What is a “timeless” design?
Mark Perry, Design Director
The Pyramids, the Colosseum and Stonehenge are three of the more common responses when asked to cite examples of truly timeless design. These answers
are not ridiculous. Believe it or not, they all contain design elements that could and should be incorporated in any fit out brief that has “timeless”
underlined, in quotes and italicised. While the term might feel a little generic, almost something you’d blurt out when nothing else comes to
mind, in the case of commercial interiors,
it implies so much more than merely lasting the life of the lease.
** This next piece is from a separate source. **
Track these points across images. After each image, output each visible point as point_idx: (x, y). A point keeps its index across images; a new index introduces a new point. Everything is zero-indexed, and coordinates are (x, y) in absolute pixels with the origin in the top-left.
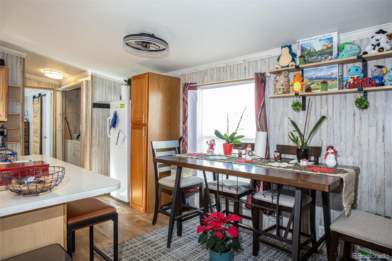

If you truly do want an office fit out that draws
hoarse, gasps of admiration from those with a classical bent, you’ll be pleased to know that you can. However, first we should properly define
“timeless”, just to be sure that we’re all talking about the same thing. Then we can talk about how a timeless design can be achieved and what
goes into achieving this sought after look. But first things first.
Timeless is not for everyone
A lot of design based decisions are made without properly seeking answers to questions around brand fit, functionality and target client/stakeholder/team.
Product and services need to be considered as well, in order to get a firm grip on the important difference between “timeless” and “retro” or
Burgers. Not just delicious but also made for sale and mass consumption in burger restaurants, bars, kiosks and cafés. So when modern Burger
restaurant “A” chooses to hearken back to say, the 1950s or 60s by utilising a classic Americana décor complete with juke boxes, some would say their
look is timeless. It isn’t. Major hamburger vendors have only been around since the early 20th century, reaching mainstream
popularity and acceptance in the 50s. So retro yes, timeless no. Retro tends to speak to a particular fashion or a look specific to and
easily identifiable with a defined era. Timelessness features elements that could well find themselves at home in any era. Exposed timber
beams, stone floors, exposed brickwork – you might expect to see these featured throughout the decades and centuries.
Brands that want to convey trust and/or strength may opt for a “timeless” look. Something that communicates the longevity of their legacy and assure
clients, current and future, that they intend to be around for quite some time to come. Banks, insurance companies, the finance sector and government
buildings may all look to establish a timeless feel. Keep in mind though, it’s not all about the outward appearance of the building.
What is the timeless design look all about?
For a fit out in the CBD of a relatively young urban centre, ancient buildings may be a scarcity. However, timeless elements are not and their inclusion
will influence the perception of the space. Not so much to convince the visitor or employee that they have stepped back in time, but simply to
allude to the qualities of perhaps a bygone era. Five tips for achieving this:
- Simplicity is the key here. Uncluttered. Functional items do exactly what they look like they should do. The relationship between
the people that work in this environment and the office itself, is an uncomplicated one.
- Natural elements, it could be argued, have been around almost since time began. Certainly, recorded history tells us that there has always been
stone, wood, metals and earth. Making use of one or all of these elements certainly go a long way to establishing a foundation of timelessness.
- Durable elements. See above but also hear this: timeless not only speaks to a bygone era or fixtures that never go out of style. Timeless
also means built to last. Bone china document holders may look particularly striking and impactful but you’d need to set aside a significant
budget for replacements.
- A touch of history. Be it decorative jugs, an item of old world furniture, a fitting or installation of some kind, elements that incorporate
design history confer a sense of gravitas and as mentioned previously, longevity and strength.
- Easy to clean. Three words that have featured on design briefs for thousands of years. As humans with constantly evolving preferences,
wants and whims, we gravitate towards lower maintenance solutions so that activities higher up on the to-do lists can be prioritised. It
sounds simplistic but a fit out that is easy to clean is far more attractive than one that comes with a thick dossier of cleaning and maintenance
The most important question to ask is, how best do I properly represent my client’s brand while advancing their ability to improve work processes, culture
and productivity? That’s the age old question and the right solutions never go out of style.